---------- LESETEXT

Simbabwes Jugendliche halten wenig von Plänen, sie zum „nationalen Dienst“in der Miliz der Regierungspartei zu verpflichten. Viele würden lieber auswandern

HARARE taz ■ Eine Massenflucht junger Männer aus Simbabwe ist zu befürchten, nachdem die Regierung von Präsident Robert Mugabe diese Woche einen Zwangsdienst für Jugendliche in den Milizen der Regierungspartei Zanu/PF angekündigt hat. Bildungsminister Samuel Mumbengegwi sagte, alle Studenten müssten sechs Monate lang dienen, um ihren Abschluss zu erhalten.

„Der nationale Dienst wird obligatorisch für alle Jugendlichen sein“, sagte der Minister. „Als Teil des Programms ist vorgesehen, dass Jugendliche mit Hochschulreife nur dann immatrikuliert werden, wenn sie den nationalen Dienst leisten.“ Die Regierung hat bereits mehrere Jugendtrainingszentren gegründet, deren Absolventen Priorität bei der Vergabe von Studienplätzen erhalten. Manche Lehrerausbildungsstätten bevorzugen bereits Milizionäre bei der Aufnahme.

--------------------

# AUFGABE
Setze den Bericht über den geplanten Pflichtdienst für Jugendliche in Simbabwe nach seinem letzten Satz fort.

---------- ZEILENAUSZÜGE

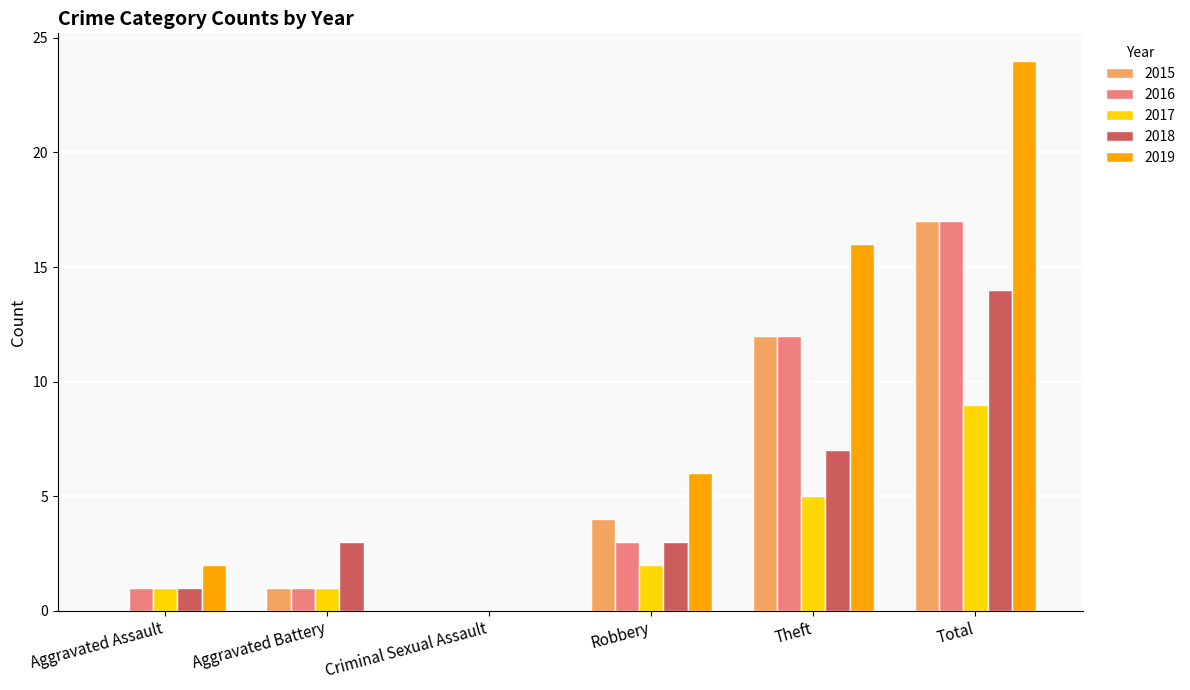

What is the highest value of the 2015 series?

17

--------------------
---------- ZEILENAUSZÜGE

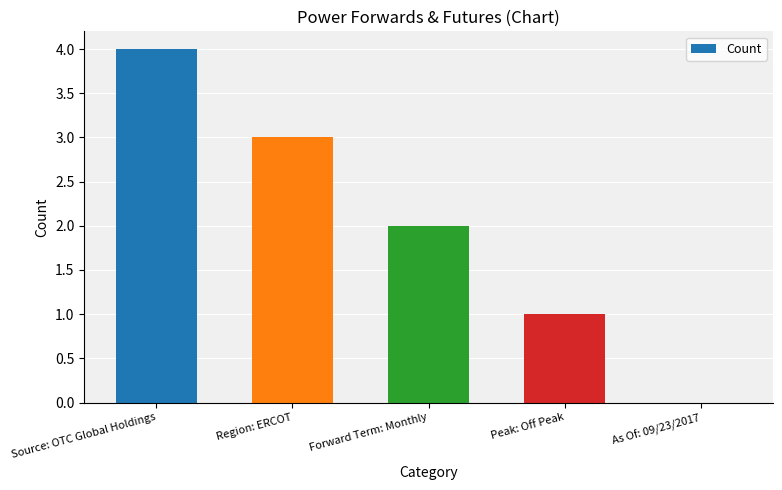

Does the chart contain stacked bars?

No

--------------------

# ERWARTETE AUSGABE
Nach Angaben von Bürgerrechtsgruppen waren die Absolventen der Jugendtrainingszentren für einen großen Teil der politischen Gewalt in Simbabwe vor den umstrittenen Wahlen vom März verantwortlich. Tausende von Jugendlichen wurden damals nach einer dreimonatigen militärischen Grundausbildung in den Wahlkampf für die Regierungspartei geschickt. Sie errichteten Straßensperren und erlaubten die Weiterfahrt nur, wenn man Zanu-Mitgliedskarten vorzeigen und Parteiparolen rezitieren konnte. Sie folterten, vergewaltigten und töteten Anhänger der Opposition und operierten aus Zanu-PF-Büros und Polizeiwachen heraus. Die Behörden behaupteten dazu, die Jugendlichen hätten lediglich Grundkenntnisse der Geschichte des Befreiungskrieges sowie im militärischen Drill erhalten.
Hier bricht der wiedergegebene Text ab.